Police Widows’ Pensions

Part of the debate – in Westminster Hall at 11:00 am on 15th March 2017.

Alert me about debates like this

Photo of Madeleine Moon Madeleine Moon Chair, Defence Sub-Committee, Chair, Defence Sub-Committee 11:00 am, 15th March 2017

I can say only that the Welsh think alike no matter their political party, because that is another thing that I intend to cover in my speech.

When we ask individuals to put their lives on the line, we should expect that exactly the same care and responsibility will be shown towards all their families, should they make the ultimate sacrifice. Why, then, should a widow or widower lose the financial support from their late husband or wife when they decide to remarry or cohabit?

I should like the Minister to explain where the money is going. If the widow or widower is ineligible to receive it, who has it? What of their children? No father or mother wants their children to be impoverished; nor do they want the money that they set aside to protect their children in the event of their death, and to prepare for their future, to go somewhere else. So what are the Government doing with the money? Why are the widows, widowers and children penalised? Campaigners rightly argue that no Government should seek to profit from the withdrawal of a small and immaterial number of police widows’ pensions, and the condemning, in the process, of 22,000 widows to a life of loneliness and isolation. That is what is happening at the moment.

We are not asking for extra money. The Treasury is not being asked to find new money. The families just want what they are entitled to. I shall set out the figures. The police officers pay 11% of their wages into the pensions. Generally speaking, the widows or widowers receive 50% of the pension. In 2012 there were 22,000 widows in receipt of a police pension. Between 2008 and 2012 in England and Wales, there were a mere 131 cessations because of remarriage or cohabitation. That is a large number of people who are being forced to face a life of isolation and loneliness to maintain their financial security.

On the figures, approximately 0.5% of police widows are being unfairly denied financial support that would have been available to them from the pensions. It is hard to put an exact figure on how much individuals are losing, because that is personal and depends on the husband’s or wife’s age at death. My constituent estimates that she has lost about £135,000—a not inconsiderable sum. The numbers are small: to grant all police widows a pension for life, regardless of their status, would, according to the response to a freedom of information request, cost £50 million. As I have said, that is not new money; it is money already in the system.

I want to tell the Minister about a couple, aged 75 and 80, whom I will not name as they want to remain anonymous. One is the widow of a police officer. They are forced to live 100 miles apart because the loss of the widow’s income should they cohabit would be impossible to bear. That means that they are not there to support each other every day through the inevitable illness that old age brings. They want to spend their twilight years together without financial penalty. Why are they denied that right?

Announcing the changes in 2015, the then Home Secretary, now the Prime Minister, told the House:

“We will reform the scheme to ensure that the widows, widowers and civil partners of police officers who have died on duty do not have to choose between solitude and financial security.—[Official Report, 12 October 2015; Vol. 600, c. 18.]

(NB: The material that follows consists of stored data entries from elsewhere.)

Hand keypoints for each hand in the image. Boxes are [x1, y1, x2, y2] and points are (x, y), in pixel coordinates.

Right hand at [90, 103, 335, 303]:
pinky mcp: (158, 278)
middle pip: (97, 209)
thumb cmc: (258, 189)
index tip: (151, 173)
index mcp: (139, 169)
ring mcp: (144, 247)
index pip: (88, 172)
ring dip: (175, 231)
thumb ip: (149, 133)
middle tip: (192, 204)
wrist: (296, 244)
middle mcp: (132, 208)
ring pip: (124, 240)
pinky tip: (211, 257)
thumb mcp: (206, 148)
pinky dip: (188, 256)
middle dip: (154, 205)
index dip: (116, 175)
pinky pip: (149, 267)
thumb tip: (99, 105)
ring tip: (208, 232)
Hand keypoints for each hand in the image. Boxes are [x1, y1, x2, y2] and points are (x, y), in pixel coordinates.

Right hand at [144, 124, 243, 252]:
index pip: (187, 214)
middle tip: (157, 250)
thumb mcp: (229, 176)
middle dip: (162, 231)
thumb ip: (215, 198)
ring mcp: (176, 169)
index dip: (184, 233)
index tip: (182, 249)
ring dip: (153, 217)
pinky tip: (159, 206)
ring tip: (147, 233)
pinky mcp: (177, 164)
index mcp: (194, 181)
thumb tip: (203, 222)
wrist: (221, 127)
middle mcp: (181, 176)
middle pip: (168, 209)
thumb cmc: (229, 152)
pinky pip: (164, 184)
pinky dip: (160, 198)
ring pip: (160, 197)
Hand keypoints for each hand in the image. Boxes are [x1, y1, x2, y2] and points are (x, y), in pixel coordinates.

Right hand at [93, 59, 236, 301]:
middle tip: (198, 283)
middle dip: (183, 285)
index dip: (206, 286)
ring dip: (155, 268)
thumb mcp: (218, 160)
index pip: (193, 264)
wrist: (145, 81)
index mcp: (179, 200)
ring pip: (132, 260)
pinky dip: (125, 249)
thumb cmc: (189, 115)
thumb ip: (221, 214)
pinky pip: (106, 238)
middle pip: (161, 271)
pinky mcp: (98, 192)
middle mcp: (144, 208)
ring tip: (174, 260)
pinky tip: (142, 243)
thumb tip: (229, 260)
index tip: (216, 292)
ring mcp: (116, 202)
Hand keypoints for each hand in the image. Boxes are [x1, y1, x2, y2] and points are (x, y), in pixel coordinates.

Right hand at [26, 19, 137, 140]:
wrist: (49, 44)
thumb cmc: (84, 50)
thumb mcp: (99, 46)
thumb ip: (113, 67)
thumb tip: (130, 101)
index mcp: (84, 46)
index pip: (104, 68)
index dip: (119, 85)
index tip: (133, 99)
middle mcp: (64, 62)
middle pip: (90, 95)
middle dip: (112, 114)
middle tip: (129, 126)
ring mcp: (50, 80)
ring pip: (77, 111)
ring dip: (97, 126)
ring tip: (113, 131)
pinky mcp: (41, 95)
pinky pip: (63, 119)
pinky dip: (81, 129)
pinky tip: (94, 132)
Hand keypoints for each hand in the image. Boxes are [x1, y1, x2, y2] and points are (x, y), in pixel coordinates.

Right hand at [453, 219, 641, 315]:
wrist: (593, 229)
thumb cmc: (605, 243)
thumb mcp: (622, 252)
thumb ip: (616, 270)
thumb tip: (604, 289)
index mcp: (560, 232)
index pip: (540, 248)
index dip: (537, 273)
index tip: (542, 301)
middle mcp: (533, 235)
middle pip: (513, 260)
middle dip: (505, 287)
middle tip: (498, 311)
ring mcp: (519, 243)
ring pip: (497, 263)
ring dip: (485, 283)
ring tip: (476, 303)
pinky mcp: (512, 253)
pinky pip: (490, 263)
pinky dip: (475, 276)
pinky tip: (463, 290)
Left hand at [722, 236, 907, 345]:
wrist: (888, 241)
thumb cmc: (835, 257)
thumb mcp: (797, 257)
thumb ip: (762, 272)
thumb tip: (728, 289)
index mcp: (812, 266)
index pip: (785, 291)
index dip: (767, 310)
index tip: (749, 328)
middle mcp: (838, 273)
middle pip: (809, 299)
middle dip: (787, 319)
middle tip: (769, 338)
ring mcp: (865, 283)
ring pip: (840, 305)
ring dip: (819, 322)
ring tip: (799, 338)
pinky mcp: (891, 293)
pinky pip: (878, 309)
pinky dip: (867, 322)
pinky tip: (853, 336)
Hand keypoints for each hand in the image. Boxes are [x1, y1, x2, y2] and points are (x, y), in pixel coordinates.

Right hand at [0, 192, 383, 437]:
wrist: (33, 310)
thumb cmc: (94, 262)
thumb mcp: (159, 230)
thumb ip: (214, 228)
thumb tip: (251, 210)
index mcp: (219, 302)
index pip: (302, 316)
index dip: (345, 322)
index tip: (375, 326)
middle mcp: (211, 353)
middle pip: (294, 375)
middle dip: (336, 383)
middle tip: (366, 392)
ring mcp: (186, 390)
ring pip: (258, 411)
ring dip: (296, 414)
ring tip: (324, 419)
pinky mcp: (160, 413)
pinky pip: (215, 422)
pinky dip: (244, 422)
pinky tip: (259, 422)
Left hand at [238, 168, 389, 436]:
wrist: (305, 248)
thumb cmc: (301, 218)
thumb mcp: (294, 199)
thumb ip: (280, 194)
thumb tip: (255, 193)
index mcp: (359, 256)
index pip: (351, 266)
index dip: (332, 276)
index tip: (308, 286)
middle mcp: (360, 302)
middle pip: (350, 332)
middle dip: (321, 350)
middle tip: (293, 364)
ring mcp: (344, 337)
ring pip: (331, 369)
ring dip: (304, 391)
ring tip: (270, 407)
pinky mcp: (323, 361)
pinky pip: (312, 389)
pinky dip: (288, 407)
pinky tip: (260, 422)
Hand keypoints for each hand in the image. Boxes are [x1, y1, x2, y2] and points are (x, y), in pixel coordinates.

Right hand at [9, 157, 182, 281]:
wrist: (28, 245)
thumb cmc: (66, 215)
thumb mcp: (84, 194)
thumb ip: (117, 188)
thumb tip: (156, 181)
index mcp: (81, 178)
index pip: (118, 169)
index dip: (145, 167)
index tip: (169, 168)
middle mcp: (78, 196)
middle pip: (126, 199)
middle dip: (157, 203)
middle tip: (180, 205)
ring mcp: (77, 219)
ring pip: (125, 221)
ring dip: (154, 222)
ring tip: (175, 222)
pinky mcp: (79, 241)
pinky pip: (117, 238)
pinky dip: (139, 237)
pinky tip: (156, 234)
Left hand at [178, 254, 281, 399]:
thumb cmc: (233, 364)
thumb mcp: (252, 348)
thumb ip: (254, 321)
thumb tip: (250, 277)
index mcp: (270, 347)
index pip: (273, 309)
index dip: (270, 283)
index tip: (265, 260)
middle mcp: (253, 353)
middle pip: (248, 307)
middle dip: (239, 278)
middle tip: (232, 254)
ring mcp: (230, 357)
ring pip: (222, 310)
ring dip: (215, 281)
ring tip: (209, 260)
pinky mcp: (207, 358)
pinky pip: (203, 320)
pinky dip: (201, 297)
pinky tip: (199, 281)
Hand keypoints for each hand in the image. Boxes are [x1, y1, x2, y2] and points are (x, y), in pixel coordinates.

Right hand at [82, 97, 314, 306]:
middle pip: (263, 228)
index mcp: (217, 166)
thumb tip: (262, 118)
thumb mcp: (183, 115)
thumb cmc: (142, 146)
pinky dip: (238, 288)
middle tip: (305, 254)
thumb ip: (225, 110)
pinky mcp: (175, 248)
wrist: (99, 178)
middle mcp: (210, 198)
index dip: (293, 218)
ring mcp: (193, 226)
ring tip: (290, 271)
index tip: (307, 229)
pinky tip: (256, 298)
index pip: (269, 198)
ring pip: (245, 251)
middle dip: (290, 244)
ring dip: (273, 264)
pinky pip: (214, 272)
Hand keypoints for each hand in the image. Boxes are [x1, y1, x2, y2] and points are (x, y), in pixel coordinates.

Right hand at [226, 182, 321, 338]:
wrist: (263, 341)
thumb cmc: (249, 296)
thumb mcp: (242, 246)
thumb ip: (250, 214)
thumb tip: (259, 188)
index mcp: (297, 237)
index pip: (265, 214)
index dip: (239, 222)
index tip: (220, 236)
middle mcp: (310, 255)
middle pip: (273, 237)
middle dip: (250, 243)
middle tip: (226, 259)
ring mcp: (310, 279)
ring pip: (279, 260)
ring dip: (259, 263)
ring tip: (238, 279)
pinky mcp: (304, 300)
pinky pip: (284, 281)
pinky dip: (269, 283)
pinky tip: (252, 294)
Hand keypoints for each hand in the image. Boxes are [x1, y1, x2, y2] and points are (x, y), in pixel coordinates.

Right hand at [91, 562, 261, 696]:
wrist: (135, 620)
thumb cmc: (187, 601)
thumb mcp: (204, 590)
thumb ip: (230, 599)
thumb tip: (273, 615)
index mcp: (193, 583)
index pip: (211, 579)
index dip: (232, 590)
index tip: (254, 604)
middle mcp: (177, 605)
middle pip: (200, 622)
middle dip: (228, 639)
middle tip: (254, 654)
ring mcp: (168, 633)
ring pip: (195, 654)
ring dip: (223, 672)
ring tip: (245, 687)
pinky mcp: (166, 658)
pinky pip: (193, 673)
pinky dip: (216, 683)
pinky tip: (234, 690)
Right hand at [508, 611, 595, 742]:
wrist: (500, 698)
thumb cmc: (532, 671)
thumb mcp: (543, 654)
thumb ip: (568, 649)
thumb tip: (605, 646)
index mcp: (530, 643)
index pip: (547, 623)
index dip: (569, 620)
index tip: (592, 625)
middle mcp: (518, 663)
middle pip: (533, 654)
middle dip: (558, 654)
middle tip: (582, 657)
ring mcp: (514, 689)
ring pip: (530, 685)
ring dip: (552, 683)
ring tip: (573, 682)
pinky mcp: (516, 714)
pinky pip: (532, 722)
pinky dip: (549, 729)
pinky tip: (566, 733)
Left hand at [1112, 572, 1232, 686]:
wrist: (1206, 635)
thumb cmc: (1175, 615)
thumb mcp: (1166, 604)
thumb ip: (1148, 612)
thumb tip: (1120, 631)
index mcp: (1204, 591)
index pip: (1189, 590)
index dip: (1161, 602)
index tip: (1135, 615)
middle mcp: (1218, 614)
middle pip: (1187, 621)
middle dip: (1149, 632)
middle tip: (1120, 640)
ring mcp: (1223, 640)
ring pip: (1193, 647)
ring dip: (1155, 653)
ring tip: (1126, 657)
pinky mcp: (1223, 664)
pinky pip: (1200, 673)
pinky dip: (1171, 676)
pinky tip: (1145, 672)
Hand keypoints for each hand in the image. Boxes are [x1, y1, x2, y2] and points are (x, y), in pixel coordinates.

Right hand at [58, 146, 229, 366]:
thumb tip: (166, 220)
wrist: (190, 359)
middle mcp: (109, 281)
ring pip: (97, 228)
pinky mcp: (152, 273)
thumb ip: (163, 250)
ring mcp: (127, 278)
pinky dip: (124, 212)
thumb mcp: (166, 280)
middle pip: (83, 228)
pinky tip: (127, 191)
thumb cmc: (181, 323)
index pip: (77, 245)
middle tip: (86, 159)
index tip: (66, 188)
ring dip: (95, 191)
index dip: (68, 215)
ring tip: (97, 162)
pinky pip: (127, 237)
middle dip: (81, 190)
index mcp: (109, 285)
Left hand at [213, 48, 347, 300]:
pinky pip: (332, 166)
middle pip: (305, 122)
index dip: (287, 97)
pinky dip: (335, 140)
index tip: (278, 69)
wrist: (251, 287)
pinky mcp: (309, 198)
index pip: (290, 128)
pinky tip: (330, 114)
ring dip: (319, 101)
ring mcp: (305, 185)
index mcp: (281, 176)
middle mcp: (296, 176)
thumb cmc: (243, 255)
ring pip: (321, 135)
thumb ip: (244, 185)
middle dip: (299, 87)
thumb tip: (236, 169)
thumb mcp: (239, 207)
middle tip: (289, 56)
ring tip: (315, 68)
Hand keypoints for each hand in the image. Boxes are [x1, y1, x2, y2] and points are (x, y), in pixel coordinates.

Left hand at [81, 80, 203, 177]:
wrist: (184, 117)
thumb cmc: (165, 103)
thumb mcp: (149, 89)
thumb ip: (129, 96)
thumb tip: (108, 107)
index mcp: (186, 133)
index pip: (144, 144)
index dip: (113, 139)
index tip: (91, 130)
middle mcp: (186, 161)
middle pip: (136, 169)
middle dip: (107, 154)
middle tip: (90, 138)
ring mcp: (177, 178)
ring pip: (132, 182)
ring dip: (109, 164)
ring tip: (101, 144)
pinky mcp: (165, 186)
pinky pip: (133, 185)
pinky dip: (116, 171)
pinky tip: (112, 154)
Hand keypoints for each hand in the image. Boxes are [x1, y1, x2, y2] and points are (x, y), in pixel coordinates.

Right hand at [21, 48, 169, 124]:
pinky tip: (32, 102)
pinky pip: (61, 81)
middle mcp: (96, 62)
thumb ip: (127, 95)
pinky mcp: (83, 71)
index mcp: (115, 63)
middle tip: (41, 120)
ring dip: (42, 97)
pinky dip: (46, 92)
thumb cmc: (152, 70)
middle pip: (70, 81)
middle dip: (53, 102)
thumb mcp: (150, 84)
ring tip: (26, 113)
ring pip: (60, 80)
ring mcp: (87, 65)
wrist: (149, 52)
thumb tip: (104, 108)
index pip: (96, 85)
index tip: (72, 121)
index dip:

However, that is happening. The average age of a police widow is 74. The petty injustice that I am describing could cost the taxpayer more: as the group gets older without the income from their deceased spouses’ pensions they are more likely to have recourse to the state. Does the Minister think that a sensible use of public money?

This injustice forces widows and widowers to choose between love and money. Many feel that the financial cost is too great, particularly when their children are affected. If they choose personal happiness, they face financial insecurity through no fault of their own. They will also be asking their new partner to take on full financial responsibility for their children, who will lose the money that their father or mother had put aside for them. I cannot understand that.

Just over two years ago, Richard Graham raised this issue, and he and I debated it in this Chamber. We are no further forward now; the situation has been made more baffling. I am particularly pleased to see hon. Members here from Northern Ireland and Scotland.